In the last couple of months I have seen an upgoing trend of support cases related to performance problems where the root cause was an overcommitted virtualization host system.
What is an oversubscribed virtualization host system?
Virtualization allows to map physical CPU cores installed in the virtualization host to virtual (guest) machines running on this system. E.g. one virtual machine can have 4 cores assigned. Another can have 2 assigned and so on.
What you can end up with is that the number of cores assigned to all running virtual machines is larger than the number of physical cores installed in the virtualization host system - here we are talking about an oversubscribed (or overcommited) CPU in the virtualization hosts.
What is the problem if we oversubscribe our virtualization host system?

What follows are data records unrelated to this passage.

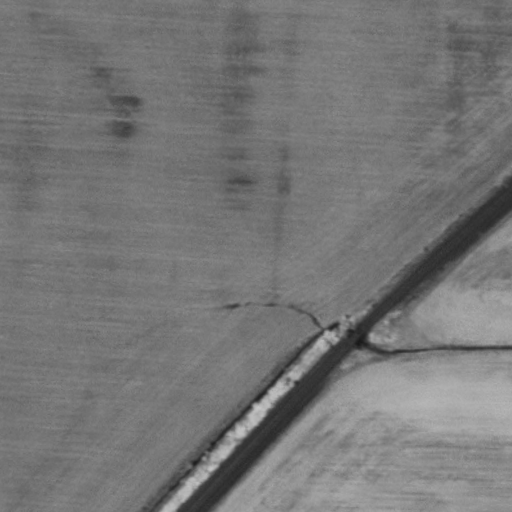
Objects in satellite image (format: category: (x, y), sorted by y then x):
crop: (211, 207)
railway: (341, 340)
crop: (413, 414)
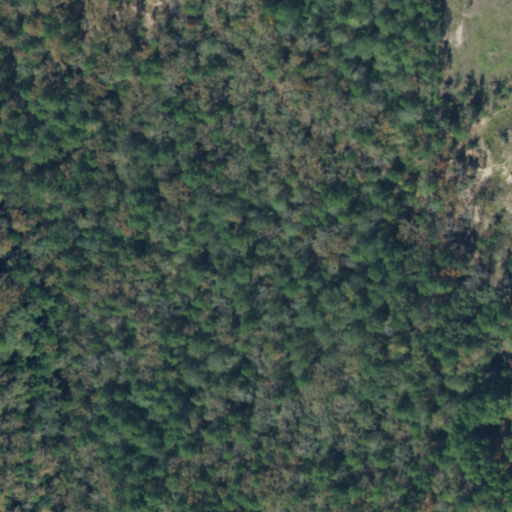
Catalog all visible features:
road: (445, 256)
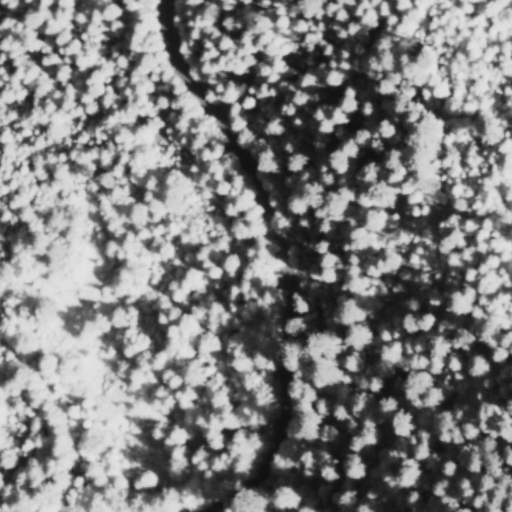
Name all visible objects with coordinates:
road: (290, 326)
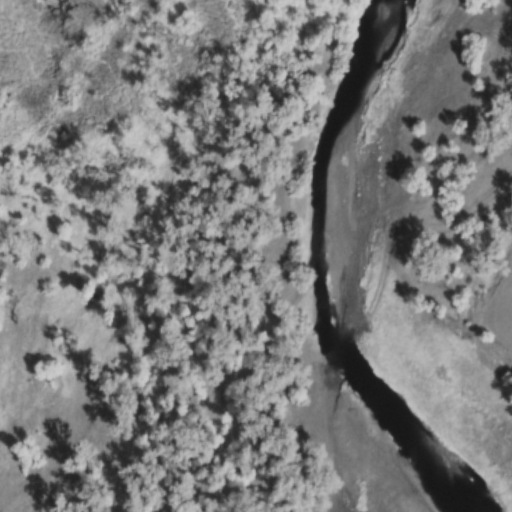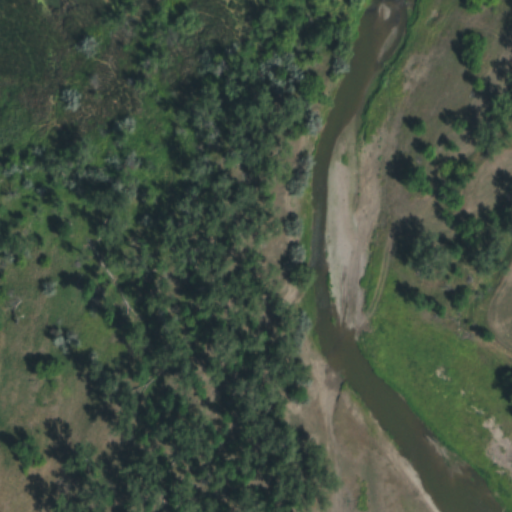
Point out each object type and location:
river: (325, 274)
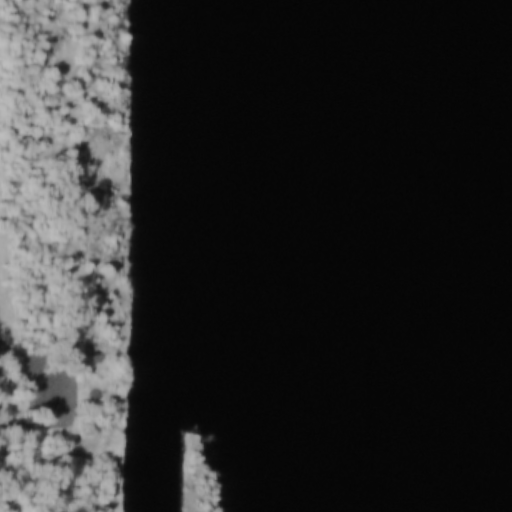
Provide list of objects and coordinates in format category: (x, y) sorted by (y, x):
park: (68, 250)
river: (322, 266)
road: (4, 452)
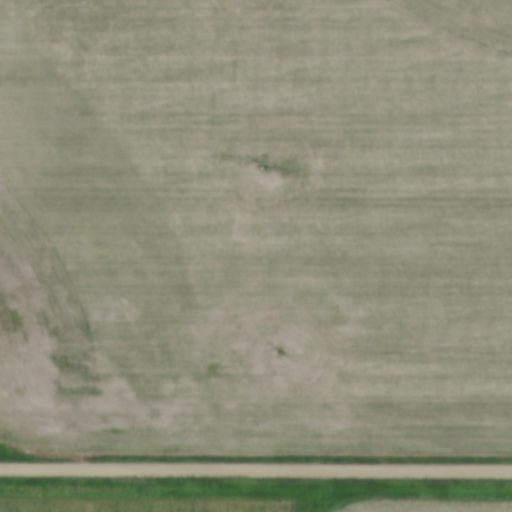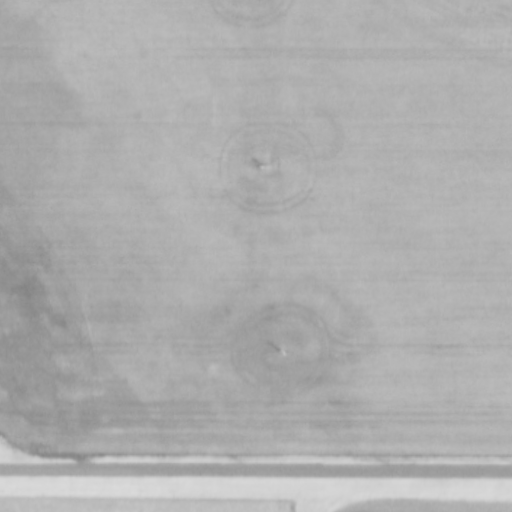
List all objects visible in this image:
road: (256, 471)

In this configuration CPU cores have to be shared by two or more virtual machines running as guest. Each CPU core can only execute a single instruction at each time. That means that the core can only execute instructions from one of these guest systems. The virtual core in the other guest cannot execute instructions at this time. If two virtual machines would like to perform an operations at the same time on virtual cores which are mapped to the same physical core, then first the operation of one virtual machine is executed and afterwards the other. Of course this can significantly slow down the performance of both of these virtual machines.

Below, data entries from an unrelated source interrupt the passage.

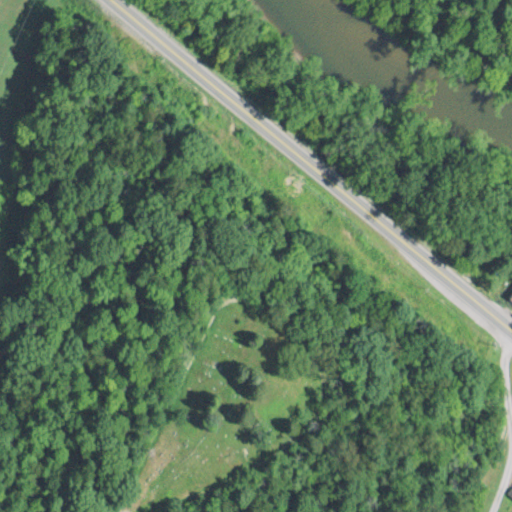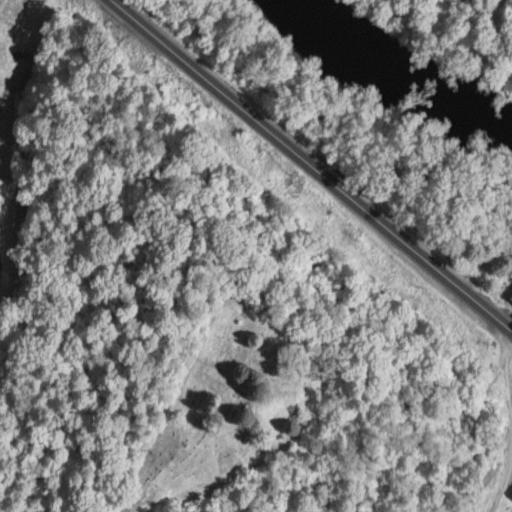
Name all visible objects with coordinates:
river: (393, 66)
road: (313, 164)
road: (507, 421)
road: (471, 476)
building: (511, 495)
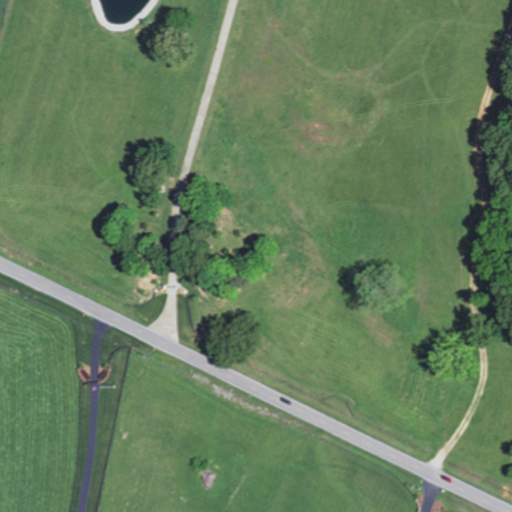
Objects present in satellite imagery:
road: (186, 170)
road: (252, 388)
road: (91, 413)
road: (431, 495)
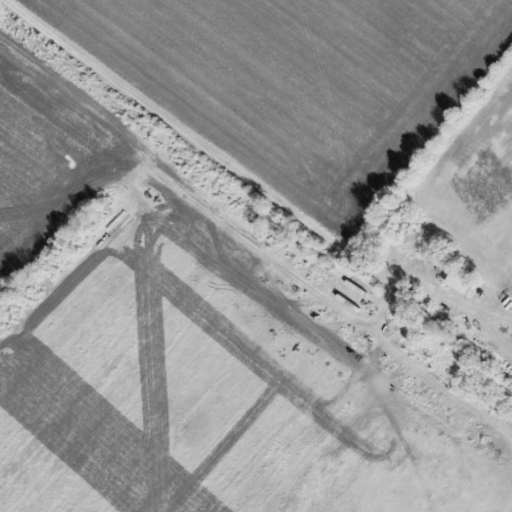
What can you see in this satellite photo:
road: (197, 144)
building: (459, 282)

Another aspect that needs to be taken into consideration is hyper threading. Hyper threading allows to simulate two cores out of a single physical core. For the whole system you can expect a performance benefit out of this (up to 30% more performance as without hyper-threading) but it also means that each of these simulated cores has only approx. 65% of the performance of a physical core without hyper-threading. Hyper threading on the host system can result in a similar effect as oversubscribing the physical cores on the host-system with virtual guest machines.

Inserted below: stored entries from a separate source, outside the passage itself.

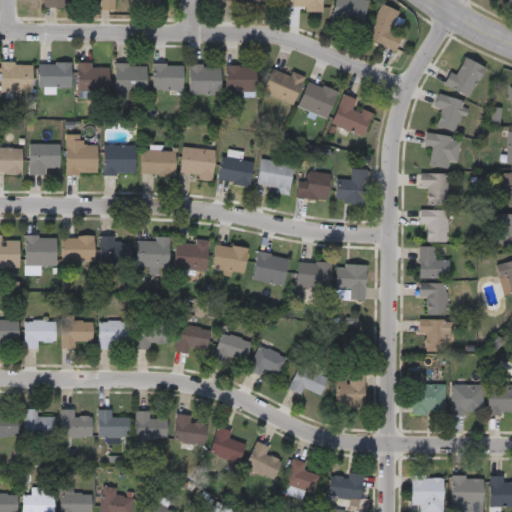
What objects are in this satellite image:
building: (244, 1)
building: (53, 2)
building: (508, 2)
building: (57, 3)
building: (141, 3)
building: (305, 3)
building: (511, 3)
building: (144, 4)
building: (309, 4)
building: (347, 11)
building: (352, 13)
road: (7, 19)
road: (188, 20)
road: (471, 23)
building: (385, 25)
building: (389, 28)
road: (206, 38)
building: (53, 75)
building: (464, 75)
building: (15, 76)
building: (92, 77)
building: (203, 77)
building: (239, 77)
building: (19, 78)
building: (57, 78)
building: (167, 78)
building: (468, 78)
building: (243, 79)
building: (96, 80)
building: (171, 80)
building: (207, 80)
building: (129, 82)
building: (282, 83)
building: (133, 85)
building: (286, 86)
building: (316, 97)
building: (321, 100)
building: (510, 102)
building: (448, 109)
building: (452, 112)
building: (350, 115)
building: (354, 118)
building: (509, 146)
building: (437, 148)
building: (511, 148)
building: (442, 150)
building: (79, 154)
building: (42, 156)
building: (83, 157)
building: (118, 157)
building: (10, 158)
building: (46, 159)
building: (122, 160)
building: (12, 161)
building: (157, 161)
building: (196, 161)
building: (161, 164)
building: (201, 164)
building: (234, 169)
building: (238, 172)
building: (274, 173)
building: (278, 176)
building: (509, 181)
building: (507, 183)
building: (313, 184)
building: (352, 185)
building: (434, 185)
building: (317, 187)
building: (356, 188)
building: (438, 188)
road: (193, 213)
building: (433, 221)
building: (438, 225)
building: (503, 227)
building: (505, 230)
road: (385, 246)
building: (77, 247)
building: (39, 248)
building: (81, 250)
building: (113, 250)
building: (152, 250)
building: (9, 251)
building: (43, 251)
building: (10, 253)
building: (117, 253)
building: (156, 253)
building: (190, 254)
building: (194, 256)
building: (229, 256)
building: (233, 259)
building: (431, 262)
building: (435, 265)
building: (269, 267)
building: (273, 269)
building: (312, 272)
building: (505, 274)
building: (317, 275)
building: (507, 276)
building: (350, 278)
building: (355, 281)
building: (432, 295)
building: (437, 298)
building: (8, 328)
building: (10, 331)
building: (37, 331)
building: (75, 331)
building: (111, 331)
building: (150, 332)
building: (432, 332)
building: (41, 333)
building: (79, 334)
building: (116, 334)
building: (154, 335)
building: (436, 335)
building: (190, 336)
building: (194, 339)
building: (231, 348)
building: (236, 351)
building: (265, 360)
building: (270, 363)
building: (306, 379)
building: (310, 382)
building: (349, 389)
building: (353, 392)
building: (427, 397)
building: (466, 398)
building: (499, 398)
building: (431, 400)
building: (501, 400)
building: (470, 401)
road: (256, 408)
building: (36, 422)
building: (73, 423)
building: (110, 423)
building: (148, 423)
building: (8, 424)
building: (40, 425)
building: (10, 426)
building: (77, 426)
building: (115, 426)
building: (153, 427)
building: (187, 429)
building: (191, 432)
building: (224, 444)
building: (228, 447)
building: (261, 460)
building: (265, 462)
building: (298, 475)
building: (303, 478)
building: (344, 484)
building: (348, 487)
building: (466, 489)
building: (426, 492)
building: (470, 492)
building: (499, 492)
building: (430, 493)
building: (502, 494)
building: (8, 502)
building: (37, 502)
building: (74, 502)
building: (9, 503)
building: (40, 503)
building: (78, 503)
building: (113, 503)
building: (118, 503)
building: (154, 507)
building: (156, 508)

A problem in troubleshooting this type of issue is that it is nearly impossible to identify it by taking logs on the virtual guest machine. Performance Monitor will not really show an issue, same to ULS logs or other type of logging inside the guest machine. You can only see that on the virtualization host system.
I have seen customers who were adding more and more virtual machines to their virtualization host system and oversubscribing it without considering the effect on the other virtual machines running on the same host.
Guidance for SharePoint
For SharePoint we have a clear guidance related to overcommitting/oversubscribing CPUs in the following article:
- Best Practices for Virtualizing and Managing SharePoint 2013 - (the same applies also to all other SharePoint versions)
"Do not oversubscribe the CPU on the virtualization host computer as it can decrease performance. For any virtual machine that you use in a SharePoint 2013 farm, use a virtual processor:logical processor ratio of 1:1 for optimum performance."
Be aware that this article talks about real physical cores - not the number of cores if hyper threading is enabled.